**** Supplied records

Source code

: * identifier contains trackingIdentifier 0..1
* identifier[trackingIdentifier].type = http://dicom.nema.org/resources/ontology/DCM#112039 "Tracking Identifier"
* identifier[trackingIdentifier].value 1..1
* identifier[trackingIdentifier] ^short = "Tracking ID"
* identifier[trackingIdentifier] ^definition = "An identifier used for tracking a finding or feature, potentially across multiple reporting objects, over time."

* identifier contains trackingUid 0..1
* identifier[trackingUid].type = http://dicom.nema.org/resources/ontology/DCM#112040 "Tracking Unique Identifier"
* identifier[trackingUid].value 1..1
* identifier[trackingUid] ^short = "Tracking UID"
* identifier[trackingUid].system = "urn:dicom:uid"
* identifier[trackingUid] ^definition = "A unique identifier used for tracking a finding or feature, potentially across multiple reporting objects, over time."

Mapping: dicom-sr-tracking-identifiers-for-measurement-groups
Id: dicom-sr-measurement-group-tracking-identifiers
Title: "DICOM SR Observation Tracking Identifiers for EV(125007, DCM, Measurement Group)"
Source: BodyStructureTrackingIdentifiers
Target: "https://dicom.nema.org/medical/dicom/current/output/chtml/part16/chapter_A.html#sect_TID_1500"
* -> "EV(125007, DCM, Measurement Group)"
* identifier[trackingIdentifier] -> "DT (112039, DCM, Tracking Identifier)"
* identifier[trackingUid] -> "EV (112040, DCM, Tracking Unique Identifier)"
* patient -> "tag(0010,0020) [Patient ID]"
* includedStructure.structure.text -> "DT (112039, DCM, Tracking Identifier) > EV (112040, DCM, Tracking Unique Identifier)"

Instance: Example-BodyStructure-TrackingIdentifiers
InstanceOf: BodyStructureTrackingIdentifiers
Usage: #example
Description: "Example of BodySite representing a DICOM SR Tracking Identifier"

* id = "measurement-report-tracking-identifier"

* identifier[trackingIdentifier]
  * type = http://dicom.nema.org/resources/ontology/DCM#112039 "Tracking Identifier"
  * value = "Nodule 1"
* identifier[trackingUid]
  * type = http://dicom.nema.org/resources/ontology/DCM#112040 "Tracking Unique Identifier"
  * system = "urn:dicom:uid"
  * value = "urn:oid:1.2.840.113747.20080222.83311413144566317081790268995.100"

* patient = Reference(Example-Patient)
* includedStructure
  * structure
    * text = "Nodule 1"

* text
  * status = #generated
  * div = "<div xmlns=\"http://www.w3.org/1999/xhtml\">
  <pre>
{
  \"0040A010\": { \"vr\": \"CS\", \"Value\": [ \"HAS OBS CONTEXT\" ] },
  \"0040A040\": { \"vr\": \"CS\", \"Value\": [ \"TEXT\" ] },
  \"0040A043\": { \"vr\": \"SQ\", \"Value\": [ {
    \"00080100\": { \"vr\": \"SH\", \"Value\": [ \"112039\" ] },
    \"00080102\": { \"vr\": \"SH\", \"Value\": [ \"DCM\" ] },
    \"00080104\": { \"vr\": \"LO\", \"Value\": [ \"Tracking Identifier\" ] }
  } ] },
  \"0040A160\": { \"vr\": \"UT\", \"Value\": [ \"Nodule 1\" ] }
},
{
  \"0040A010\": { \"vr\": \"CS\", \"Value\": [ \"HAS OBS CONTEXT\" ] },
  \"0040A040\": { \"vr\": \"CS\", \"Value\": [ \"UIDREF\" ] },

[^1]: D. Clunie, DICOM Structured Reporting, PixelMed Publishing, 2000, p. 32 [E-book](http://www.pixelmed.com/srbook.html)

********

## What you have to do:
Reproduce every line of the data above verbatim, without any alteration.

## Exercise solution:
Source code

: * identifier contains trackingIdentifier 0..1
* identifier[trackingIdentifier].type = http://dicom.nema.org/resources/ontology/DCM#112039 "Tracking Identifier"
* identifier[trackingIdentifier].value 1..1
* identifier[trackingIdentifier] ^short = "Tracking ID"
* identifier[trackingIdentifier] ^definition = "An identifier used for tracking a finding or feature, potentially across multiple reporting objects, over time."

* identifier contains trackingUid 0..1
* identifier[trackingUid].type = http://dicom.nema.org/resources/ontology/DCM#112040 "Tracking Unique Identifier"
* identifier[trackingUid].value 1..1
* identifier[trackingUid] ^short = "Tracking UID"
* identifier[trackingUid].system = "urn:dicom:uid"
* identifier[trackingUid] ^definition = "A unique identifier used for tracking a finding or feature, potentially across multiple reporting objects, over time."

Mapping: dicom-sr-tracking-identifiers-for-measurement-groups
Id: dicom-sr-measurement-group-tracking-identifiers
Title: "DICOM SR Observation Tracking Identifiers for EV(125007, DCM, Measurement Group)"
Source: BodyStructureTrackingIdentifiers
Target: "https://dicom.nema.org/medical/dicom/current/output/chtml/part16/chapter_A.html#sect_TID_1500"
* -> "EV(125007, DCM, Measurement Group)"
* identifier[trackingIdentifier] -> "DT (112039, DCM, Tracking Identifier)"
* identifier[trackingUid] -> "EV (112040, DCM, Tracking Unique Identifier)"
* patient -> "tag(0010,0020) [Patient ID]"
* includedStructure.structure.text -> "DT (112039, DCM, Tracking Identifier) > EV (112040, DCM, Tracking Unique Identifier)"

Instance: Example-BodyStructure-TrackingIdentifiers
InstanceOf: BodyStructureTrackingIdentifiers
Usage: #example
Description: "Example of BodySite representing a DICOM SR Tracking Identifier"

* id = "measurement-report-tracking-identifier"

* identifier[trackingIdentifier]
  * type = http://dicom.nema.org/resources/ontology/DCM#112039 "Tracking Identifier"
  * value = "Nodule 1"
* identifier[trackingUid]
  * type = http://dicom.nema.org/resources/ontology/DCM#112040 "Tracking Unique Identifier"
  * system = "urn:dicom:uid"
  * value = "urn:oid:1.2.840.113747.20080222.83311413144566317081790268995.100"

* patient = Reference(Example-Patient)
* includedStructure
  * structure
    * text = "Nodule 1"

* text
  * status = #generated
  * div = "<div xmlns=\"http://www.w3.org/1999/xhtml\">
  <pre>
{
  \"0040A010\": { \"vr\": \"CS\", \"Value\": [ \"HAS OBS CONTEXT\" ] },
  \"0040A040\": { \"vr\": \"CS\", \"Value\": [ \"TEXT\" ] },
  \"0040A043\": { \"vr\": \"SQ\", \"Value\": [ {
    \"00080100\": { \"vr\": \"SH\", \"Value\": [ \"112039\" ] },
    \"00080102\": { \"vr\": \"SH\", \"Value\": [ \"DCM\" ] },
    \"00080104\": { \"vr\": \"LO\", \"Value\": [ \"Tracking Identifier\" ] }
  } ] },
  \"0040A160\": { \"vr\": \"UT\", \"Value\": [ \"Nodule 1\" ] }
},
{
  \"0040A010\": { \"vr\": \"CS\", \"Value\": [ \"HAS OBS CONTEXT\" ] },
  \"0040A040\": { \"vr\": \"CS\", \"Value\": [ \"UIDREF\" ] },

[^1]: D. Clunie, DICOM Structured Reporting, PixelMed Publishing, 2000, p. 32 [E-book](http://www.pixelmed.com/srbook.html)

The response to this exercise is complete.